What is needed: Go through the data line by line from the top, retyping each exactly, and end with the line that contains "cells exhibit high".

Information shown:
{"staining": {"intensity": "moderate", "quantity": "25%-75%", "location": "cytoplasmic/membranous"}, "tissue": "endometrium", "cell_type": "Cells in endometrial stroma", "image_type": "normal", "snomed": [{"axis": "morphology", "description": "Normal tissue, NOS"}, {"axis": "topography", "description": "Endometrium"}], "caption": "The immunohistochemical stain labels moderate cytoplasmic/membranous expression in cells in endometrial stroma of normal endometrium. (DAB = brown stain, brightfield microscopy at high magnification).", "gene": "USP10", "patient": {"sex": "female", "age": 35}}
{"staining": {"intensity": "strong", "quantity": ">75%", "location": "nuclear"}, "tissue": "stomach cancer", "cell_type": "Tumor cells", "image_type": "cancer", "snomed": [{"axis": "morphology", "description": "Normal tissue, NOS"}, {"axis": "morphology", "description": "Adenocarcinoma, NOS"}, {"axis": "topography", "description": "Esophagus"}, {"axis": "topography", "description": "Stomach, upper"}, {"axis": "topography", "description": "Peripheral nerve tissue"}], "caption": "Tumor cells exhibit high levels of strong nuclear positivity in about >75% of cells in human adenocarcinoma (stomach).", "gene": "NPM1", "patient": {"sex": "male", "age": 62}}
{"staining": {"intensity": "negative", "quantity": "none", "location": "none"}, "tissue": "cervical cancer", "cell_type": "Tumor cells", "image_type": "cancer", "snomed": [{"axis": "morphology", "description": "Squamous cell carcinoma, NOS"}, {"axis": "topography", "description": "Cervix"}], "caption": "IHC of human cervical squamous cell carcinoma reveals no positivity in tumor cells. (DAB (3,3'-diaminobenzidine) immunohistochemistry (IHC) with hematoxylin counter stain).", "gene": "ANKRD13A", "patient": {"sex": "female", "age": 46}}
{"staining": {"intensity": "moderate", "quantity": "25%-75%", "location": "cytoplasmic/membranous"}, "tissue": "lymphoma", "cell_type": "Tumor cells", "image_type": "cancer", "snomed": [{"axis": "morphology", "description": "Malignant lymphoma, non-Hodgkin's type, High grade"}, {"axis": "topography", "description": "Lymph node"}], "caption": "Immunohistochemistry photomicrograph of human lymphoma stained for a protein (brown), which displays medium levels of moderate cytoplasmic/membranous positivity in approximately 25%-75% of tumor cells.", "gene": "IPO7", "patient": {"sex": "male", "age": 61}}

Written response:
{"staining": {"intensity": "moderate", "quantity": "25%-75%", "location": "cytoplasmic/membranous"}, "tissue": "endometrium", "cell_type": "Cells in endometrial stroma", "image_type": "normal", "snomed": [{"axis": "morphology", "description": "Normal tissue, NOS"}, {"axis": "topography", "description": "Endometrium"}], "caption": "The immunohistochemical stain labels moderate cytoplasmic/membranous expression in cells in endometrial stroma of normal endometrium. (DAB = brown stain, brightfield microscopy at high magnification).", "gene": "USP10", "patient": {"sex": "female", "age": 35}}
{"staining": {"intensity": "strong", "quantity": ">75%", "location": "nuclear"}, "tissue": "stomach cancer", "cell_type": "Tumor cells", "image_type": "cancer", "snomed": [{"axis": "morphology", "description": "Normal tissue, NOS"}, {"axis": "morphology", "description": "Adenocarcinoma, NOS"}, {"axis": "topography", "description": "Esophagus"}, {"axis": "topography", "description": "Stomach, upper"}, {"axis": "topography", "description": "Peripheral nerve tissue"}], "caption": "Tumor cells exhibit high levels of strong nuclear positivity in about >75% of cells in human adenocarcinoma (stomach).", "gene": "NPM1", "patient": {"sex": "male", "age": 62}}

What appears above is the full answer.